JOB ITEM:
Every record needs to come back as written, except for the pictures.

DATA RECORDS:
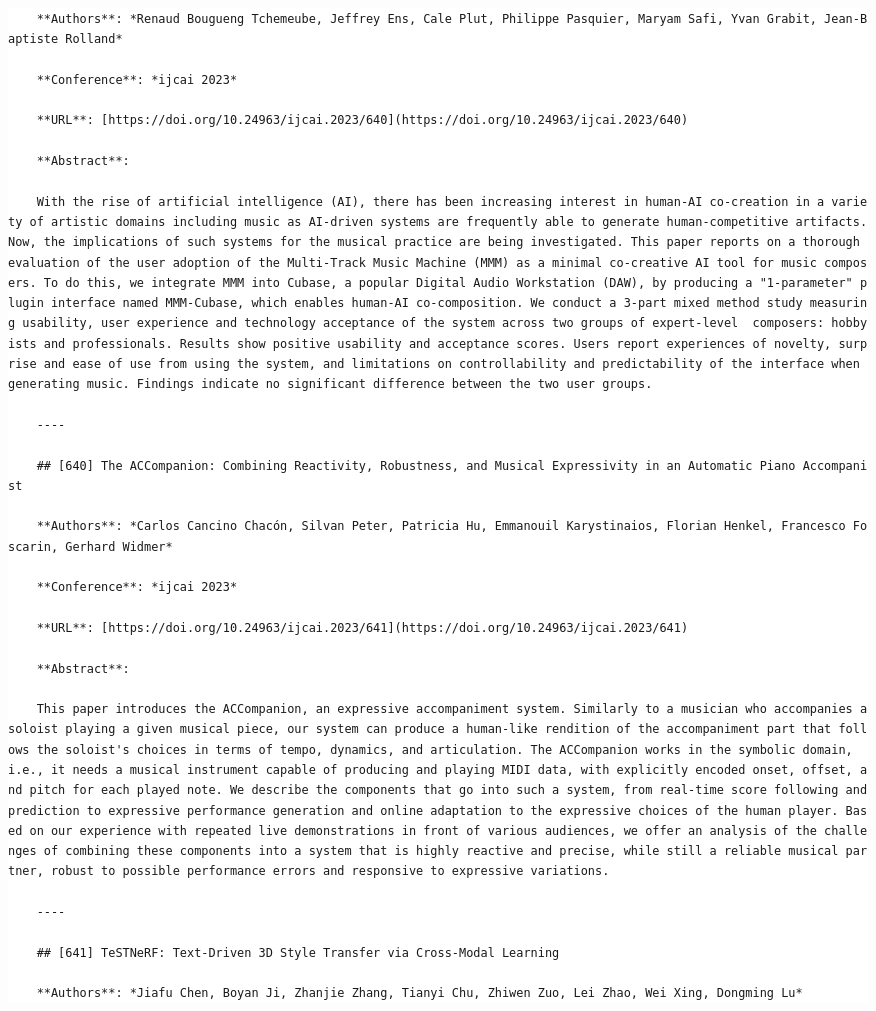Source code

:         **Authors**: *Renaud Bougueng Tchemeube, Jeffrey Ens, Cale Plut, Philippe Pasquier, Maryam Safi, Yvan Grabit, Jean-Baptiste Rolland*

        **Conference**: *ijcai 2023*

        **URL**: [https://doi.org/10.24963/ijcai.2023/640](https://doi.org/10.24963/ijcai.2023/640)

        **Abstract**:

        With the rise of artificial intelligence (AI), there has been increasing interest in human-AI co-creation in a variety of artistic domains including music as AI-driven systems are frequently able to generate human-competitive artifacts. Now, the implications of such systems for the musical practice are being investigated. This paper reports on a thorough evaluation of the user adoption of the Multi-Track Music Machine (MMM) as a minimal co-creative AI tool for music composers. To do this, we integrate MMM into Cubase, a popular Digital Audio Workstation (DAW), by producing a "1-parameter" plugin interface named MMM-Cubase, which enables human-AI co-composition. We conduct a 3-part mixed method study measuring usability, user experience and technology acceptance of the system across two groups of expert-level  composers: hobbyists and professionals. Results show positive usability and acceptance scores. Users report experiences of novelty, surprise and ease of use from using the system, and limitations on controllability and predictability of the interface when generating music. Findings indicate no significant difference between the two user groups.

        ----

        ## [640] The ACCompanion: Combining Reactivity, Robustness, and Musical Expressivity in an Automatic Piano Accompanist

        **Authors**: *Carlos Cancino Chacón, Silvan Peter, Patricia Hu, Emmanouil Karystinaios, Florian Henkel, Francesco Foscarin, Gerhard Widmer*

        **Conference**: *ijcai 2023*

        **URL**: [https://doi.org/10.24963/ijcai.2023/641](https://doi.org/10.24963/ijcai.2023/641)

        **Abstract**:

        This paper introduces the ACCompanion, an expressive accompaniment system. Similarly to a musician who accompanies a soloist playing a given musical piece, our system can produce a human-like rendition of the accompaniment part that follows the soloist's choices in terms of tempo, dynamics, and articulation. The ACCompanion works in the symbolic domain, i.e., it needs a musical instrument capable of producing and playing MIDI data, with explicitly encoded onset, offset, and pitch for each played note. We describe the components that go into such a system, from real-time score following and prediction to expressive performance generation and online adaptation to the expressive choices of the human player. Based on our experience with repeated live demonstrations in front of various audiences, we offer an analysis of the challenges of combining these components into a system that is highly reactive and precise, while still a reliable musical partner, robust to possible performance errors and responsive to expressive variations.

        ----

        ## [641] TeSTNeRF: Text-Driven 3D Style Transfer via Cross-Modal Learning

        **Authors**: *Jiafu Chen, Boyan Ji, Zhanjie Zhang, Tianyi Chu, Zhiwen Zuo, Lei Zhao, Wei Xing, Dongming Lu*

ANSWER BELOW:
Source code

:         **Authors**: *Renaud Bougueng Tchemeube, Jeffrey Ens, Cale Plut, Philippe Pasquier, Maryam Safi, Yvan Grabit, Jean-Baptiste Rolland*

        **Conference**: *ijcai 2023*

        **URL**: [https://doi.org/10.24963/ijcai.2023/640](https://doi.org/10.24963/ijcai.2023/640)

        **Abstract**:

        With the rise of artificial intelligence (AI), there has been increasing interest in human-AI co-creation in a variety of artistic domains including music as AI-driven systems are frequently able to generate human-competitive artifacts. Now, the implications of such systems for the musical practice are being investigated. This paper reports on a thorough evaluation of the user adoption of the Multi-Track Music Machine (MMM) as a minimal co-creative AI tool for music composers. To do this, we integrate MMM into Cubase, a popular Digital Audio Workstation (DAW), by producing a "1-parameter" plugin interface named MMM-Cubase, which enables human-AI co-composition. We conduct a 3-part mixed method study measuring usability, user experience and technology acceptance of the system across two groups of expert-level  composers: hobbyists and professionals. Results show positive usability and acceptance scores. Users report experiences of novelty, surprise and ease of use from using the system, and limitations on controllability and predictability of the interface when generating music. Findings indicate no significant difference between the two user groups.

        ----

        ## [640] The ACCompanion: Combining Reactivity, Robustness, and Musical Expressivity in an Automatic Piano Accompanist

        **Authors**: *Carlos Cancino Chacón, Silvan Peter, Patricia Hu, Emmanouil Karystinaios, Florian Henkel, Francesco Foscarin, Gerhard Widmer*

        **Conference**: *ijcai 2023*

        **URL**: [https://doi.org/10.24963/ijcai.2023/641](https://doi.org/10.24963/ijcai.2023/641)

        **Abstract**:

        This paper introduces the ACCompanion, an expressive accompaniment system. Similarly to a musician who accompanies a soloist playing a given musical piece, our system can produce a human-like rendition of the accompaniment part that follows the soloist's choices in terms of tempo, dynamics, and articulation. The ACCompanion works in the symbolic domain, i.e., it needs a musical instrument capable of producing and playing MIDI data, with explicitly encoded onset, offset, and pitch for each played note. We describe the components that go into such a system, from real-time score following and prediction to expressive performance generation and online adaptation to the expressive choices of the human player. Based on our experience with repeated live demonstrations in front of various audiences, we offer an analysis of the challenges of combining these components into a system that is highly reactive and precise, while still a reliable musical partner, robust to possible performance errors and responsive to expressive variations.

        ----

        ## [641] TeSTNeRF: Text-Driven 3D Style Transfer via Cross-Modal Learning

        **Authors**: *Jiafu Chen, Boyan Ji, Zhanjie Zhang, Tianyi Chu, Zhiwen Zuo, Lei Zhao, Wei Xing, Dongming Lu*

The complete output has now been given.